■ Exercise set:
**a.** According to the post on residual stress intensity factors, what value of the as-welded residual stress intensity factor did FITNET obtain?
**b.** In the post on residual stress intensity factors, rewrite the stretch from "In the FAD assessment" through "vertical coordinate $K_r$.", putting "y-axis value" in place of "vertical coordinate".
**c.** Carry on the post on residual stress intensity factors past its last sentence.
── Extract
In the FAD assessment of the four A533B welded-plate problems, the residual stress intensity factor for the as-welded case, $K_I^S \approx 46\ \mathrm{MPa\cdot m^{0.5}}$, has always been entered directly: FITNET obtained it by integrating the measured residual stress profile, and we simply fed that ready-made number into the vertical coordinate $K_r$.
A natural follow-up question: how does that 46 actually emerge from a residual stress curve, and can mechCalc compute it on its own?
It can. This is exactly what the BS 7910 Annex M.4.2 solution (finite-plate surface flaw, polynomial stress) does: given a stress polynomial $\sigma(x)$ distributed through the wall thickness, it integrates that stress along the crack front with a weight function to obtain the stress intensity factor of the crack. In this post we run that single step with the Annex M calculator in mechCalc, integrating the as-welded residual profile into the deepest-point SIF, and then compare it with the 46 from FITNET. This is a pure single-point stress intensity factor calculation, independent of any FAD assessment.
────
── Records
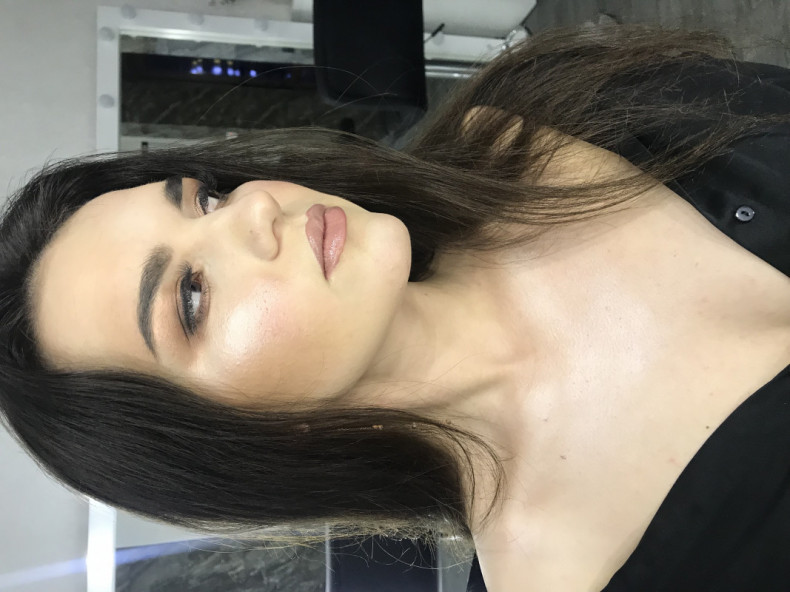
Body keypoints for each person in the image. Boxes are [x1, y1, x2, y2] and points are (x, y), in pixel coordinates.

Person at [2, 23, 790, 592]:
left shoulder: (536, 122)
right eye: (192, 295)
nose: (253, 210)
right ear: (222, 441)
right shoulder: (569, 575)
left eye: (204, 197)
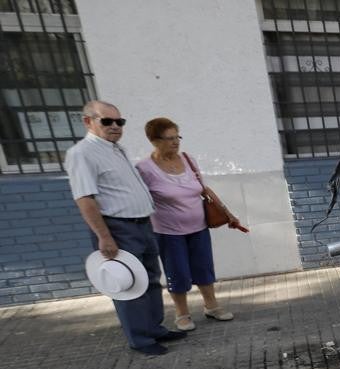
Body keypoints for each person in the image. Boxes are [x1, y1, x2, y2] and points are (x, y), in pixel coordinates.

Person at [65, 101, 185, 356]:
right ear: (88, 122)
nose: (115, 126)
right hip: (118, 228)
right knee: (129, 284)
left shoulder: (115, 149)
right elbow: (85, 199)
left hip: (142, 224)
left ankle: (154, 328)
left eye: (119, 122)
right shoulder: (82, 153)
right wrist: (104, 237)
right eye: (106, 121)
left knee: (150, 280)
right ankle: (141, 339)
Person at [135, 117, 245, 331]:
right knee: (178, 272)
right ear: (154, 140)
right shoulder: (144, 168)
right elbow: (139, 199)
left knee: (203, 267)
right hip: (168, 232)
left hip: (199, 227)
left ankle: (211, 307)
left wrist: (227, 212)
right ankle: (182, 314)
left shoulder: (188, 159)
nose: (175, 142)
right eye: (169, 138)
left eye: (177, 137)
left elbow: (204, 189)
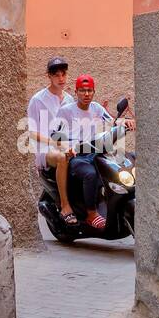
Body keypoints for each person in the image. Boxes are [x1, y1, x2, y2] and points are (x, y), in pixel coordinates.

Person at [53, 74, 134, 230]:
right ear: (76, 92)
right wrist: (66, 148)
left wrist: (126, 122)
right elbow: (56, 135)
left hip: (95, 151)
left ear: (94, 92)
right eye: (82, 91)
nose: (86, 94)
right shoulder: (66, 111)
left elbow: (112, 121)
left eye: (89, 90)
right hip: (76, 155)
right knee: (90, 174)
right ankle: (91, 214)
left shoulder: (96, 107)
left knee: (125, 162)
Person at [26, 56, 77, 225]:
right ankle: (65, 206)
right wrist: (56, 143)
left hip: (65, 145)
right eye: (56, 75)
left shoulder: (70, 100)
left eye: (63, 74)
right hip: (45, 149)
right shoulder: (38, 100)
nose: (61, 78)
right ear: (49, 76)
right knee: (62, 157)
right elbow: (32, 133)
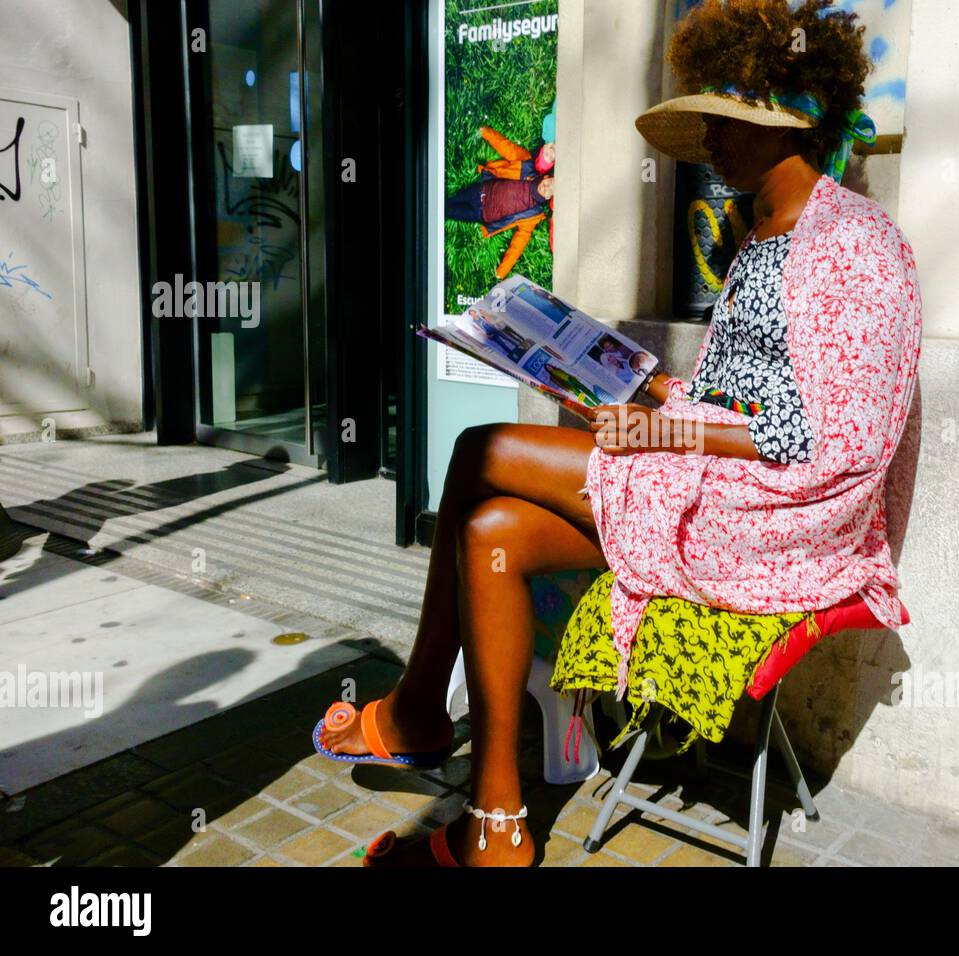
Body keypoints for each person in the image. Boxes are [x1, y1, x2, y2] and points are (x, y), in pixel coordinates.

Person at [315, 0, 921, 867]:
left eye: (723, 122)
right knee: (490, 536)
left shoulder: (853, 243)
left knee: (476, 452)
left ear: (788, 125)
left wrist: (658, 433)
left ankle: (415, 711)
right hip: (722, 486)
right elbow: (744, 398)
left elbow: (827, 443)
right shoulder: (762, 239)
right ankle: (497, 827)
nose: (707, 143)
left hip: (776, 518)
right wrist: (652, 390)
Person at [444, 127, 554, 280]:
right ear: (547, 177)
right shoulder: (526, 164)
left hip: (481, 215)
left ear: (549, 198)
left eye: (550, 191)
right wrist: (487, 133)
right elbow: (506, 147)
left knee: (448, 212)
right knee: (447, 202)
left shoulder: (534, 214)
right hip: (480, 191)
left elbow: (518, 244)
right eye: (550, 183)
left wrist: (502, 271)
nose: (546, 188)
────
■ Expected outputs:
**a.** About 46 MPa·m^0.5.

**b.**
In the FAD assessment of the four A533B welded-plate problems, the residual stress intensity factor for the as-welded case, $K_I^S \approx 46\ \mathrm{MPa\cdot m^{0.5}}$, has always been entered directly: FITNET obtained it by integrating the measured residual stress profile, and we simply fed that ready-made number into the y-axis value $K_r$.

**c.**
Principle: polynomial stress profile → SIF
The flaw being assessed is a semi-elliptical surface crack in the weld region (depth $a$, surface half-length $c$). The secondary stress (welding residual) is not constant through the wall thickness but follows a curve, which BS 7910 describes with a polynomial of degree up to five (the coordinate $x$ is measured from the cracked surface and normalised by the wall thickness $B$):
$$ \sigma(x) = \sum_{n=0}^{5} \sigma_n \left(\frac{x}{B}\right)^n $$The deepest-point $K_I$ is assembled per Eq. M.13 of Annex M.4.2.2: each stress order is paired with a Fett geometry function $f_i^d$ (read from Table M.1, with bilinear interpolation over $a/B$ and $a/2c$), and the sum is multiplied by $\sqrt{\pi a}$:
$$ K_I = \sqrt{\pi a}\,\sum_{i=0}^{5} \sigma_i \left(\frac{a}{B}\right)^{i} f_i^{\,d}\!\left(\frac{a}{B},\ \frac{a}{2c}\right) $$Source: BS 7910:2019, Annex M.4.2.2, Eq. M.13, Table M.1 (deepest point) / Table M.2 (surface point); geometry functions taken from Fett & Munz (1997) [M.10] and Fett, Munz & Neumann (1990) [M.11].
The key point: this solution’s polynomial convention is precisely $\sigma_n(x/B)^n$ (normalised by wall thickness, $x$ measured from the cracked surface). The A533B measured residual profile is already given in terms of $x/t$ (with $t=B$), so the coefficients map term by term with no change of variable needed.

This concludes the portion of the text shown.